The income threshold did not exist under the pre-Trump GE rule. This was something pushed by student and borrower advocates during negotiated rulemaking with ED in early 2022. Negotiators representing institutions, meanwhile, voted against the proposed rule in March.

Bradley Adams, who represented for-profit colleges and universities, was the most vocal critic of the rule at the time.

Another difference from the pre-Trump GE rule is the elimination of any warning zone. Previously, a program would be placed under "warning" status if graduates' loan payments were between 8% and 12% of annual salary or between 20% and 30% of discretionary income. Now those ranges count as failing GE.

Biden’s regulation also adds a transparency requirement.

Programs that fall under GE oversight must also provide information about what students are likely to pay out-of-pocket, how much debt the average student takes on to enroll, and what the average salary of graduates is. This information will be made publicly available through a website run by ED, the department stated.

The new GE rule will affect all programs at for-profit institutions, as well as credential programs at public and private institutions.

It will likely, however, have an outsized impact on for-profit colleges and universities.
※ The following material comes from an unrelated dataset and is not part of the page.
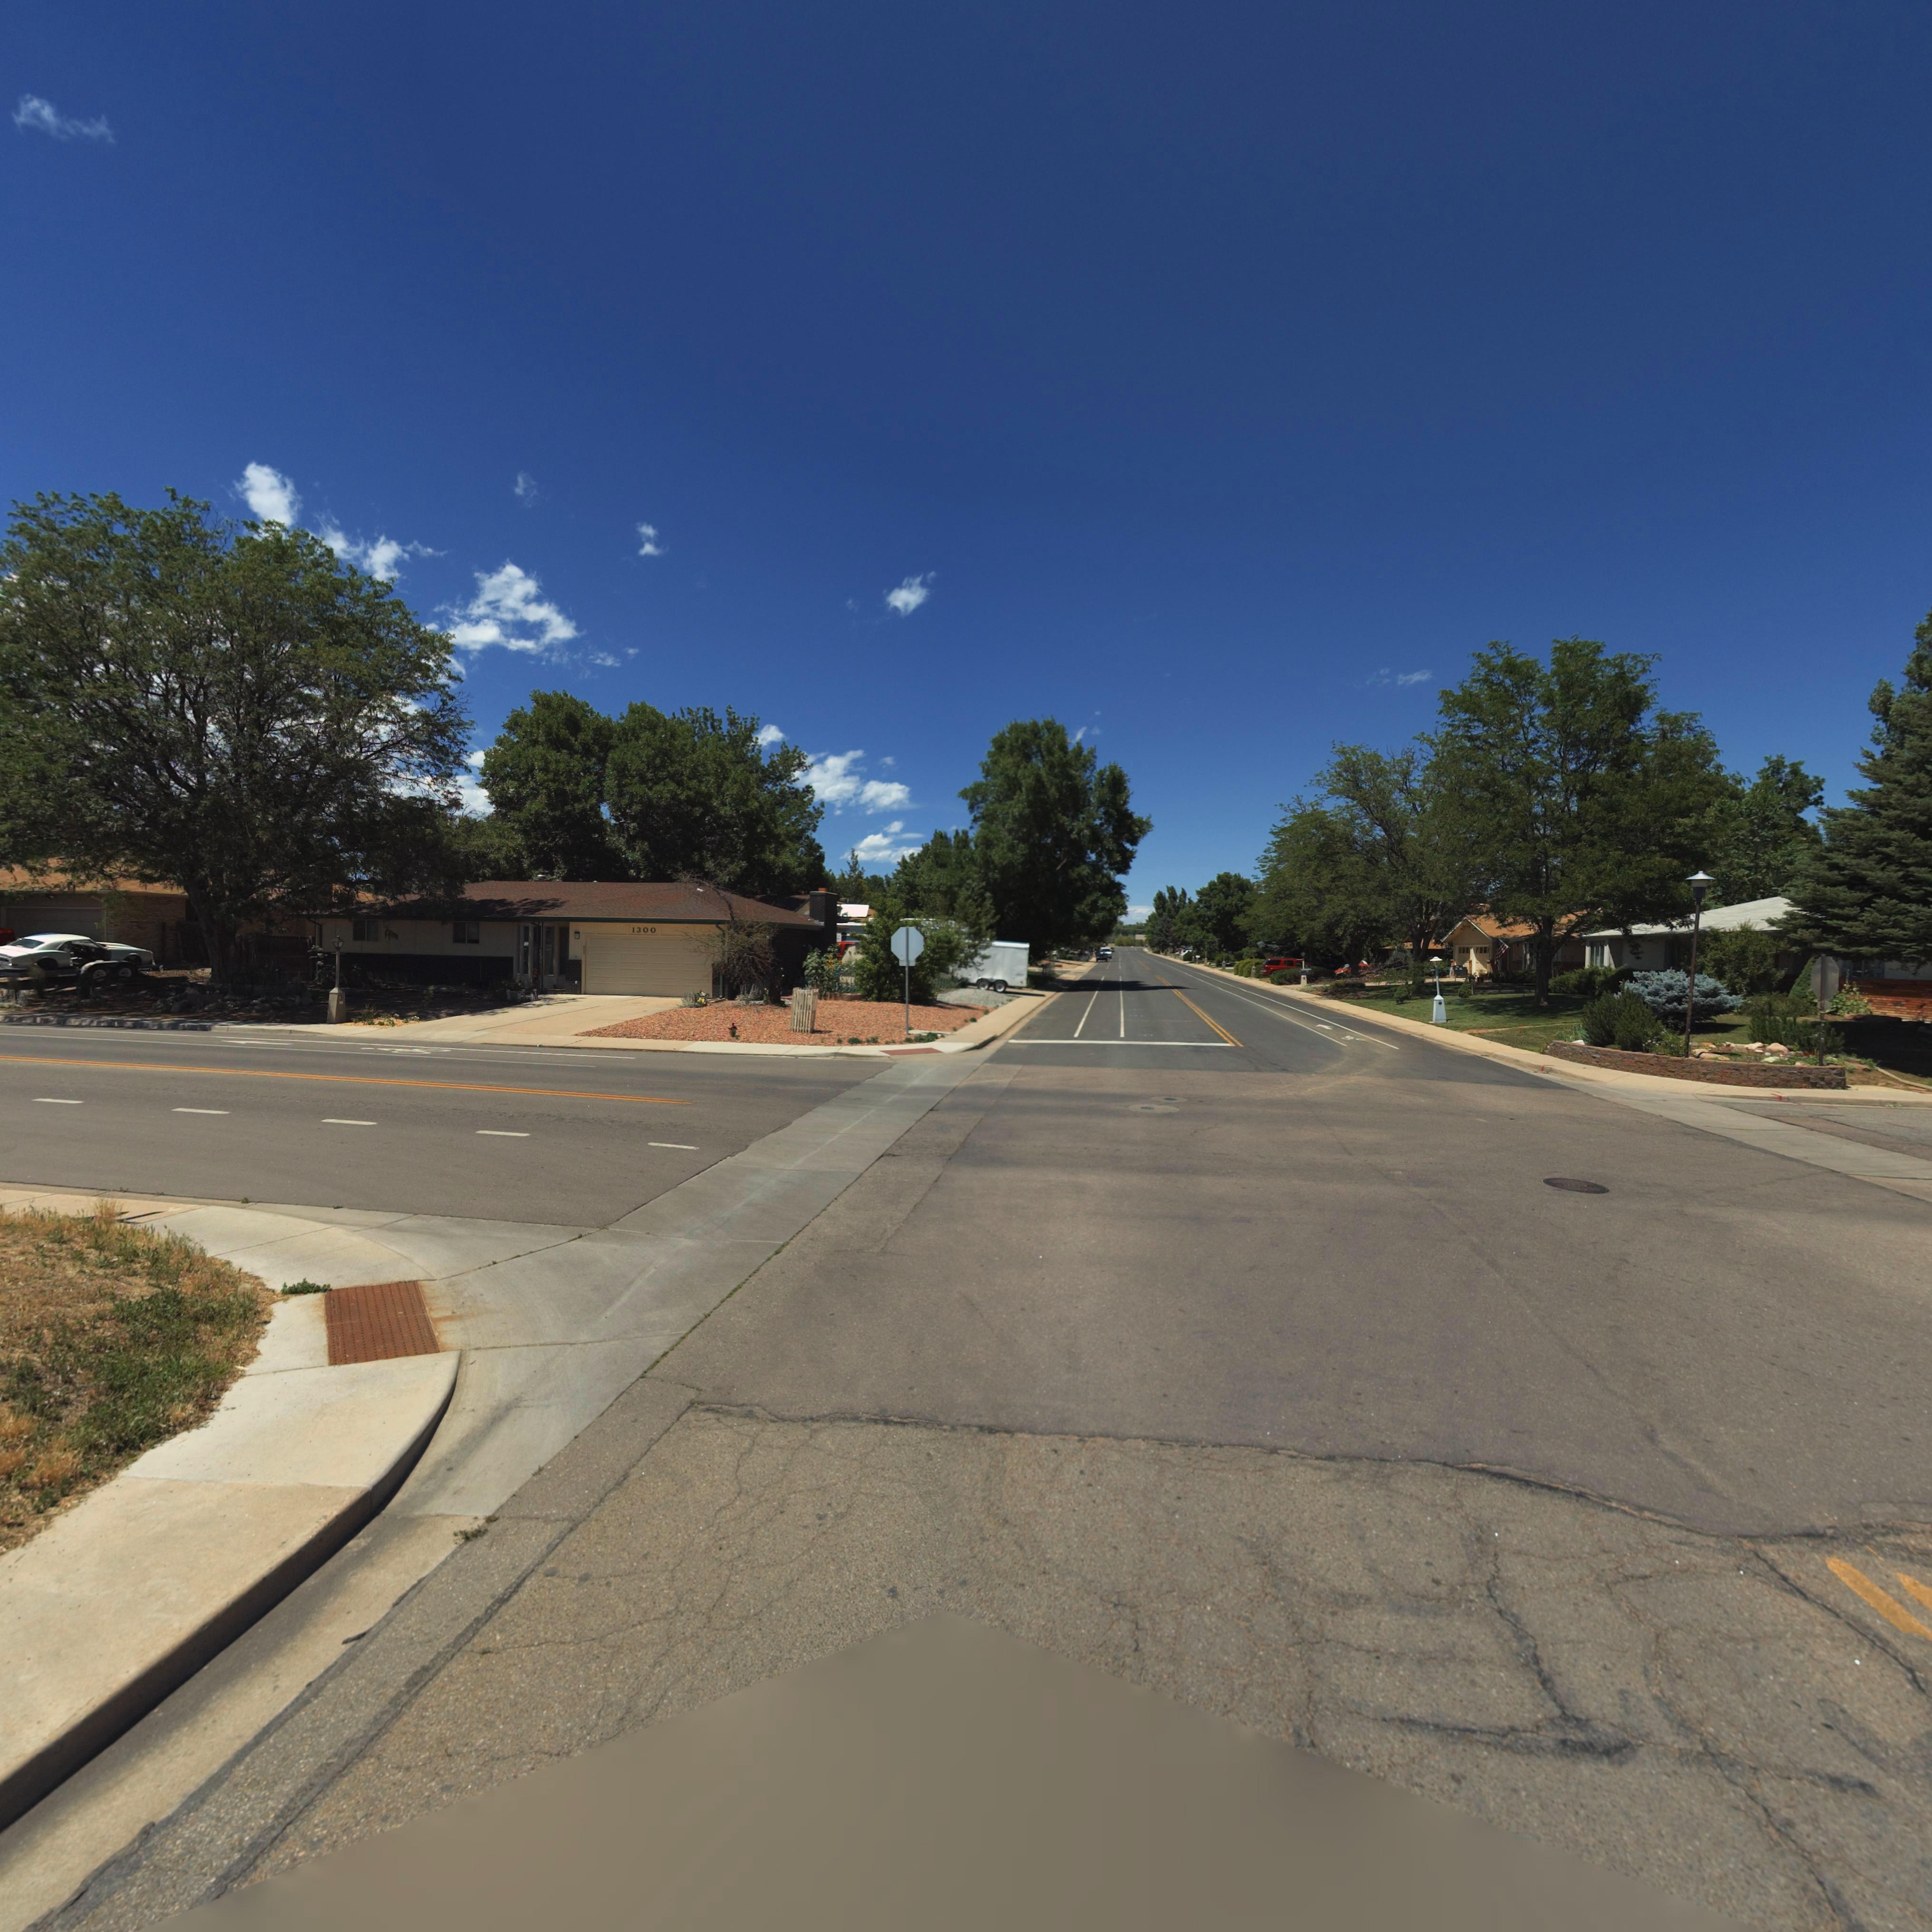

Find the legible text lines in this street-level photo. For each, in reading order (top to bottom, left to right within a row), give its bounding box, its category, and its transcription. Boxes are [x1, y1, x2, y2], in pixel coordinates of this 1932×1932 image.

An analysis from New America found that only 5% of community colleges have any graduates in programs that would fail GE. Across all nonprofit and public schools, 97% have fewer than 10% of graduates in failing programs, meaning the impact will be minimal at the institutional level even for schools with failing programs.

Meanwhile, just 42% of for-profit institutions have fewer than 10% of graduates in failing programs, according to New America.

The Biden administration predicts that approximately 1,700 existing programs would fail this GE rule.